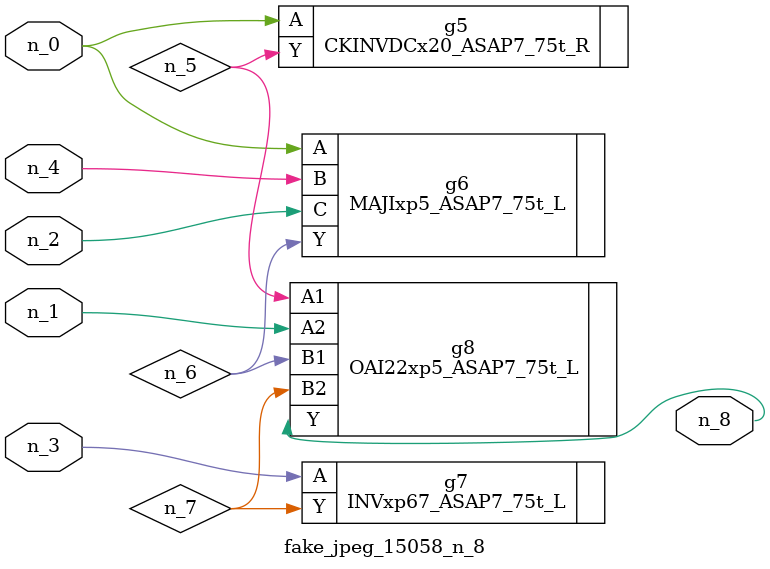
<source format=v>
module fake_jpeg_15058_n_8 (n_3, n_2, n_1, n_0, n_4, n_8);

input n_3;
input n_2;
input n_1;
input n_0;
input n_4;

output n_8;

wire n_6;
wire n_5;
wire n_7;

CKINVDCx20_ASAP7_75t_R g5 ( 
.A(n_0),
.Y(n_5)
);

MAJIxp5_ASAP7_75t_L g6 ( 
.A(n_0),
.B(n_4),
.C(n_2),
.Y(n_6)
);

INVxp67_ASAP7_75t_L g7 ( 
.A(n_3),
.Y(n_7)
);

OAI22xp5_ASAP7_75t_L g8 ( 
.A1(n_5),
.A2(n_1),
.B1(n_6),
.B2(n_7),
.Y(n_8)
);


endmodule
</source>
★ ★ ★ ★ ★
■ **Problem requirements**
Please report all lines in the entries where "input" appears.

■ **Completed exercise**
input n_3;
input n_2;
input n_1;
input n_0;
input n_4;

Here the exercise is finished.